Neal Adelman Releases Debut Album Soon
The singer-songwriter and playwright alumnus makes his recording debut, gathering a decade of songs into one album, with a hometown concert at the Bookstore.
Performance & Beer. Every ticket purchase comes with one beer of choice following the performance from the neighboring Brick Street Brewery, located on the east end of our Bookstore’s block at 224 E 4th Ave. 50% of every ticket purchase is a direct contribution to our Corsicana Artist & Writer Residency nonprofit.

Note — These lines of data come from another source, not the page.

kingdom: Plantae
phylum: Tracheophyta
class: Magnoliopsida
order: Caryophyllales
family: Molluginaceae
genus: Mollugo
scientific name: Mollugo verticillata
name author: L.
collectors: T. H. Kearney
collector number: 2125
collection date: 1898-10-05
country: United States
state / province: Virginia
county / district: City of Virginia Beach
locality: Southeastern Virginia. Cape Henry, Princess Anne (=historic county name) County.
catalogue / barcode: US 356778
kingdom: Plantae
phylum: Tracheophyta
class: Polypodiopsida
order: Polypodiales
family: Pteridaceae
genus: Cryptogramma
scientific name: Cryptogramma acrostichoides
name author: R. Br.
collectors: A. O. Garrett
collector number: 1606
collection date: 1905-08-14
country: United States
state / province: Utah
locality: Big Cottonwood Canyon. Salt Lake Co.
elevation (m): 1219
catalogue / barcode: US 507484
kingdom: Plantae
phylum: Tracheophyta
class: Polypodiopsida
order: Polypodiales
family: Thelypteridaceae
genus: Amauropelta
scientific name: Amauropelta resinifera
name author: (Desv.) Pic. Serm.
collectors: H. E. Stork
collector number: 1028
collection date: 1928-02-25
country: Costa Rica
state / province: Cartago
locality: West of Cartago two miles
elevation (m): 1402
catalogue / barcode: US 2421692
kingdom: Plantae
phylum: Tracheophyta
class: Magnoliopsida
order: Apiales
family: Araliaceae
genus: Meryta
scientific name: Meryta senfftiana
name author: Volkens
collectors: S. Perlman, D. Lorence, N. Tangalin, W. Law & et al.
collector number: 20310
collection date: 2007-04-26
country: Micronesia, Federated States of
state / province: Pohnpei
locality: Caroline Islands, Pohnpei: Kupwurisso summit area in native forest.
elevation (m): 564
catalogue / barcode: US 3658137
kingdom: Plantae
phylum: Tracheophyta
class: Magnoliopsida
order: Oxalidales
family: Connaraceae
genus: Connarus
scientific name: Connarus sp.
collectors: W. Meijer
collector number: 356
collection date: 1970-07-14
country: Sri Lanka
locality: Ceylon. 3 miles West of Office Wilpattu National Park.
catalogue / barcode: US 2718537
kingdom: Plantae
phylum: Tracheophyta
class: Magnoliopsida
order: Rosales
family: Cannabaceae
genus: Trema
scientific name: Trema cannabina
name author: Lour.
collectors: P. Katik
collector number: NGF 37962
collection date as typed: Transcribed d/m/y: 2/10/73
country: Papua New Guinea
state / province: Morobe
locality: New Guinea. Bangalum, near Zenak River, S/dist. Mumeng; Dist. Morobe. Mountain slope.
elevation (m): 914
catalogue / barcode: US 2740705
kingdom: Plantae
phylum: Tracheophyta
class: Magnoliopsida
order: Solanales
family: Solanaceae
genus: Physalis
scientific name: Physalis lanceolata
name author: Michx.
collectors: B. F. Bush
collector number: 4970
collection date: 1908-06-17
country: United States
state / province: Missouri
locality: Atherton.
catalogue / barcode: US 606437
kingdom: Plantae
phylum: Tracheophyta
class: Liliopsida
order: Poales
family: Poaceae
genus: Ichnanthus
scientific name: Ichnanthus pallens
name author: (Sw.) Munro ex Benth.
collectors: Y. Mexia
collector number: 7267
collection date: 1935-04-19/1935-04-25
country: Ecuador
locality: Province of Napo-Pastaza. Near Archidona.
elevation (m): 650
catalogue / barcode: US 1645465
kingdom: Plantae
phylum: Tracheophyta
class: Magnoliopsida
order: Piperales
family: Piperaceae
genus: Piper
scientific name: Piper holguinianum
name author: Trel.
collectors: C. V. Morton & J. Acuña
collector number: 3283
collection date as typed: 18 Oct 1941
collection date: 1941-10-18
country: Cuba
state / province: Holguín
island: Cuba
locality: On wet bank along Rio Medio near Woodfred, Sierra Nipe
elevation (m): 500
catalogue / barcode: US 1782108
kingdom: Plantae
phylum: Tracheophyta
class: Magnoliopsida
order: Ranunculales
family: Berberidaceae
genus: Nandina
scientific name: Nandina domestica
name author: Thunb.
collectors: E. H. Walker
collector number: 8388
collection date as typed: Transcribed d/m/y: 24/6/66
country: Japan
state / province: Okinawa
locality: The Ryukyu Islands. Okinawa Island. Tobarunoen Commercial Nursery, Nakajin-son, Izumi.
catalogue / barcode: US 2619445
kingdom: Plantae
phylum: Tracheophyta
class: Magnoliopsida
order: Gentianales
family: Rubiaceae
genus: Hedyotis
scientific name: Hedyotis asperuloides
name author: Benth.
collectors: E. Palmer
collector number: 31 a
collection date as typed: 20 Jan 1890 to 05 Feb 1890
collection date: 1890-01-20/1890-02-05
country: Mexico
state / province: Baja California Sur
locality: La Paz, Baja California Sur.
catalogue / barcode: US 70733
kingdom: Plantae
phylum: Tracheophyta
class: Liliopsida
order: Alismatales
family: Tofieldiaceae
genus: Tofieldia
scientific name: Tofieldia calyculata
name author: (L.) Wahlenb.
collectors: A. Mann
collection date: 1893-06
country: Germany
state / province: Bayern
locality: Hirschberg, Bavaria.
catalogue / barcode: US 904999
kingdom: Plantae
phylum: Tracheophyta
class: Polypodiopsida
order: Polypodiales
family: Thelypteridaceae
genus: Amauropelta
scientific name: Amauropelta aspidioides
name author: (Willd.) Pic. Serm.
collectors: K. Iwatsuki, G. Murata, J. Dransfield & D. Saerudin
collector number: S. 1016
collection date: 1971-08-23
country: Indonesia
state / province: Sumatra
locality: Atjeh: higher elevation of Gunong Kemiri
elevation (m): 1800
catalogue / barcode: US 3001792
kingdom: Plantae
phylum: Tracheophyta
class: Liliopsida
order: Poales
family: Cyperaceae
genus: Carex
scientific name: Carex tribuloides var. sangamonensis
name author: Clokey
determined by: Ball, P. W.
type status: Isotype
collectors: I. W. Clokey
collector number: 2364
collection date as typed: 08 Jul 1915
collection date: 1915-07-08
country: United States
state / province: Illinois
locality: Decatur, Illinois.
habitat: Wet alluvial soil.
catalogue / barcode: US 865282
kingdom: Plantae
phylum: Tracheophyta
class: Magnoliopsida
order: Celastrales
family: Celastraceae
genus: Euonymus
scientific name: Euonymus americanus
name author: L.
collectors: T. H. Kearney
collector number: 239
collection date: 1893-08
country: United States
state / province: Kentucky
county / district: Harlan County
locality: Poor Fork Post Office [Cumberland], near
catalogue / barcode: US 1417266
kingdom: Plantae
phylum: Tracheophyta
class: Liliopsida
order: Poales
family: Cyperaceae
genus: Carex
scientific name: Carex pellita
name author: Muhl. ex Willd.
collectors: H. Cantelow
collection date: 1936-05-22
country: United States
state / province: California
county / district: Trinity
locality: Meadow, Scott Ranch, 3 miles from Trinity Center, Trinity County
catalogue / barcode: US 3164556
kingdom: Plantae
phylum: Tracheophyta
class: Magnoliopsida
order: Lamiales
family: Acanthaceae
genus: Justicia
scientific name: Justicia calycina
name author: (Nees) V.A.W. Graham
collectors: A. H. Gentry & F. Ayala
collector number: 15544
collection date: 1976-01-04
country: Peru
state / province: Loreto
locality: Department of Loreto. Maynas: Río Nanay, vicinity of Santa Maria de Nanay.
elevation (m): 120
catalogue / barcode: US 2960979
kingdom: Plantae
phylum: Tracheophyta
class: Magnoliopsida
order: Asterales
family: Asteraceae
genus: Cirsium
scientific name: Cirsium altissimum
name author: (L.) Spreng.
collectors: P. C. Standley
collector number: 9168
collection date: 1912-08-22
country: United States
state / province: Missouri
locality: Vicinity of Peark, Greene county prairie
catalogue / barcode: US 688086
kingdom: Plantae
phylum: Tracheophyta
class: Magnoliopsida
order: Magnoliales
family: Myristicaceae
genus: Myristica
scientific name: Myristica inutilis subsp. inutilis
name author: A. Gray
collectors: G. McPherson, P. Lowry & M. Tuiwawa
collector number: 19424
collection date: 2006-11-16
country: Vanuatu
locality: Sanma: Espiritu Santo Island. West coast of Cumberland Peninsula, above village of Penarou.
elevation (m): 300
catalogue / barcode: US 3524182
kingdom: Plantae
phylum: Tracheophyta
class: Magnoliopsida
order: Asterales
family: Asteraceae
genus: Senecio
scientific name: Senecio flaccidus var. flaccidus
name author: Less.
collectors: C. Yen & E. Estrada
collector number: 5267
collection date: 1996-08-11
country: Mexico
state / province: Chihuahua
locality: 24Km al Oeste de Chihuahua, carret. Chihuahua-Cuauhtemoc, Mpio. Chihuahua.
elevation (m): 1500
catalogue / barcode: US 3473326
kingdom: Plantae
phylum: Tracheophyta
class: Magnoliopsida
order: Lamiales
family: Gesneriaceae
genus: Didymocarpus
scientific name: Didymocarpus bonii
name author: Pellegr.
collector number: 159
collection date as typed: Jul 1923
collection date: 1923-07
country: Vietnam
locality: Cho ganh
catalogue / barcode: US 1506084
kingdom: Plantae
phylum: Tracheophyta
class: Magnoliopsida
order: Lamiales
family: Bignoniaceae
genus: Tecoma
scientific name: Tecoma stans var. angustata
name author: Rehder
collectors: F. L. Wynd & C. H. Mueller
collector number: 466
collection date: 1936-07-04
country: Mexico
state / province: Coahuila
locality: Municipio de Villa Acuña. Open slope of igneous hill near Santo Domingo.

Neal relocated to Corsicana from Las Cruces, New Mexico last summer, purchasing and restoring a bungalow neighboring the residency’s founders near downtown. He has now released his debut album, Soon—a title that carries gentle yearning—its pared down compositions of guitar and vocals drawn from a decade of writing. A playwright by trade, Neal brings to his music the same instinct for pacing and cadence that defines his scripts, whose overlapping dialogue and rhythms are crafted to be read aloud. “I've always thought of plays as being very long songs,” he says.
Soon explores masculinity and its inheritance—the ways ideas of manhood gleaned from imperfect models are rarely questioned. “The Hurricane Song,” which took almost a decade to complete, traces a narrator’s uneasy reckoning with a father's influence, debt and potential damage writ large across decades of decisions. “Simple Truths” enters into conversation with the notion that the very elements that form our foundation (as sons, as men) can also become our limits. Layered and unguarded, Soon is comfortable with ambivalence.
Neal describes his songwriting process as welcoming of surprise and creative vicissitude and aimed at narrative scope. He credits his move to Corsicana with fueling growth: “Being part of a creative community should be as much a priority as the work itself,” he says, “feeding into it and receiving nurturing from it.” Neal will celebrate the album’s release with a ticketed concert at Bookstore, sharing the bill with fellow Texas singer-songwriters Cameron Smith and Kevin Johnson, whose equally layered songs will shine in the venue's intimate listening-room setting.
“I never intended to make this album,” Neal says. And yet, here it is.